INSTRUCTIONS FOR THE TASK: Reproduce the listing exactly and skip over any pictures.

DATA TO EXAMINE:
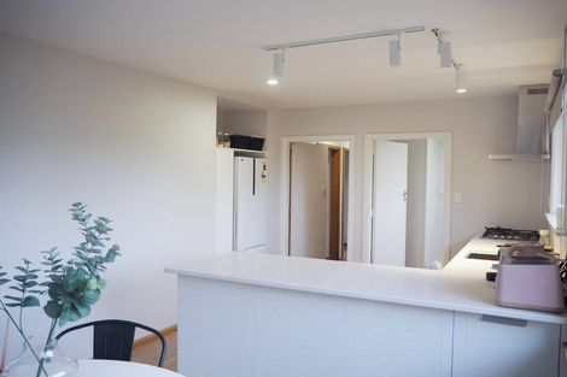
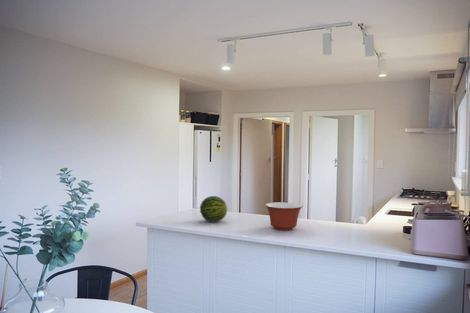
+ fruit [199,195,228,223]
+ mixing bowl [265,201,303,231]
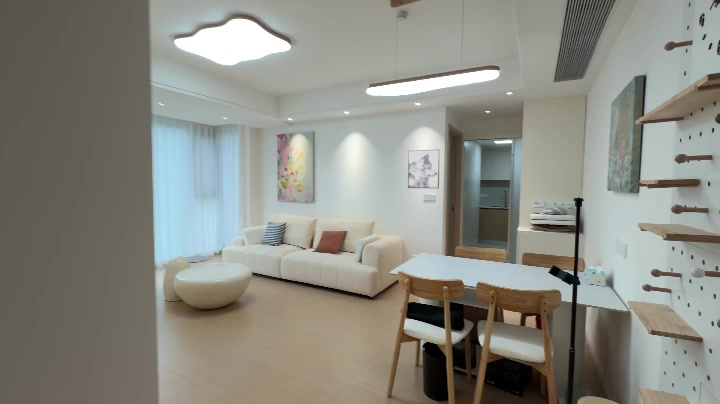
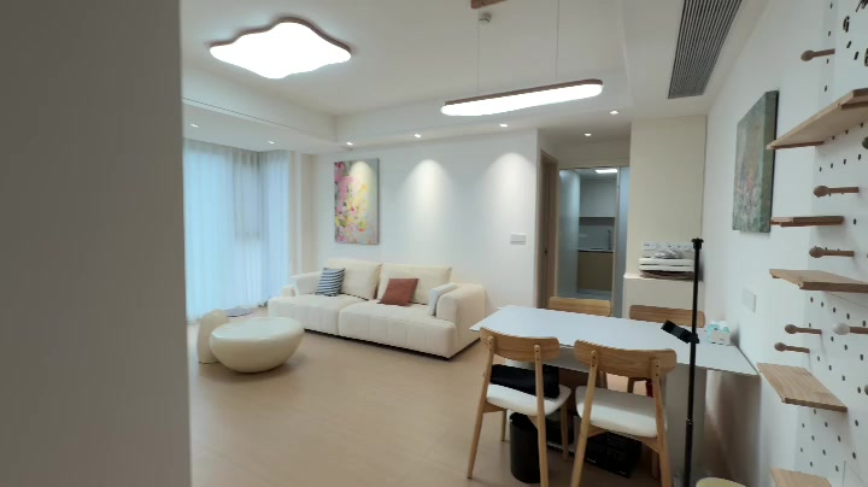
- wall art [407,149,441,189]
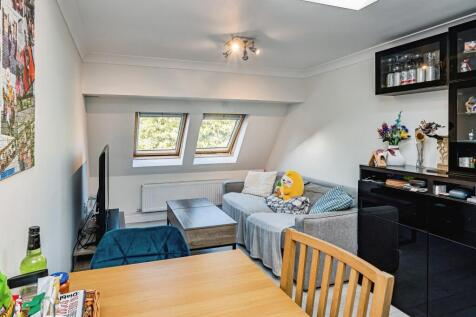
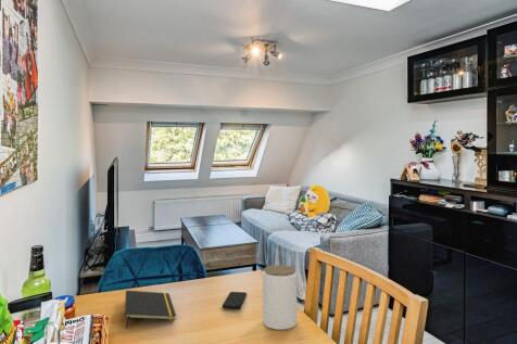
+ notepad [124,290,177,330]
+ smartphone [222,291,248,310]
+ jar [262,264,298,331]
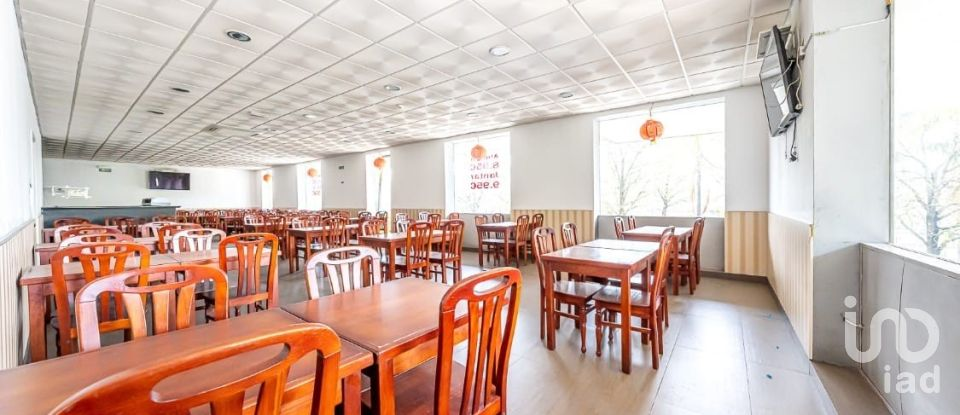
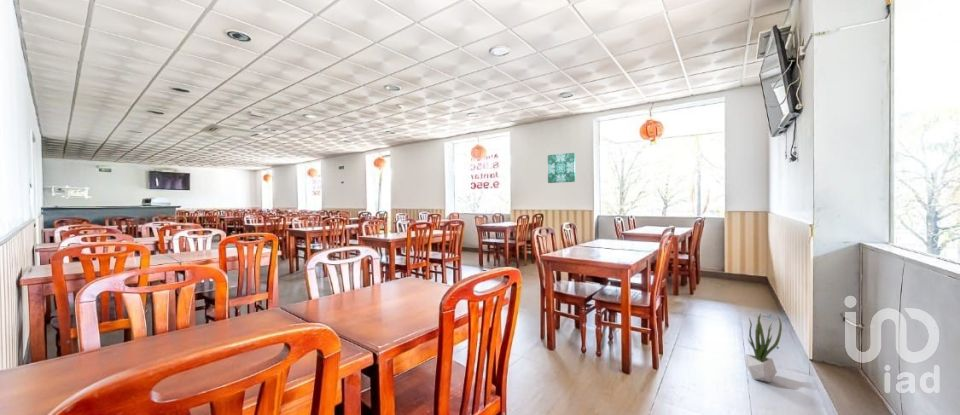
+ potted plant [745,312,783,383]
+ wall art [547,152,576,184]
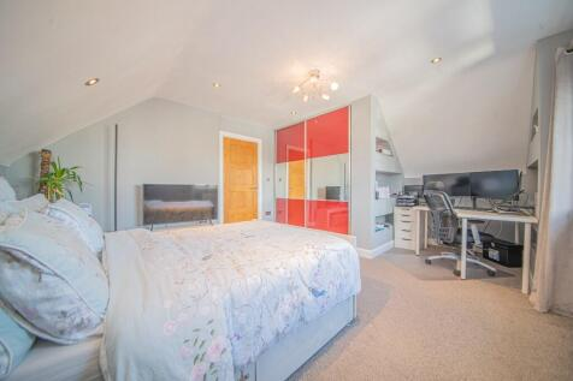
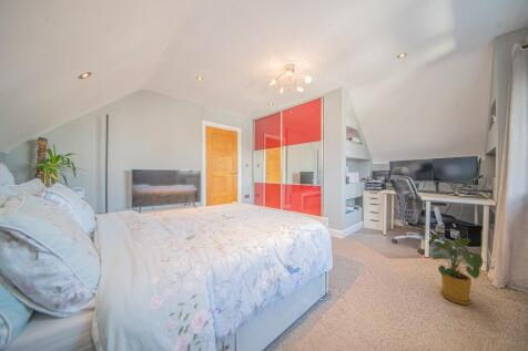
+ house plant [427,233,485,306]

SOLVED PROBLEM:
+ fruit [199,195,228,223]
+ mixing bowl [265,201,303,231]
- wall art [407,149,441,189]
+ notepad [124,290,177,330]
+ smartphone [222,291,248,310]
+ jar [262,264,298,331]
+ potted plant [745,312,783,383]
+ wall art [547,152,576,184]
+ house plant [427,233,485,306]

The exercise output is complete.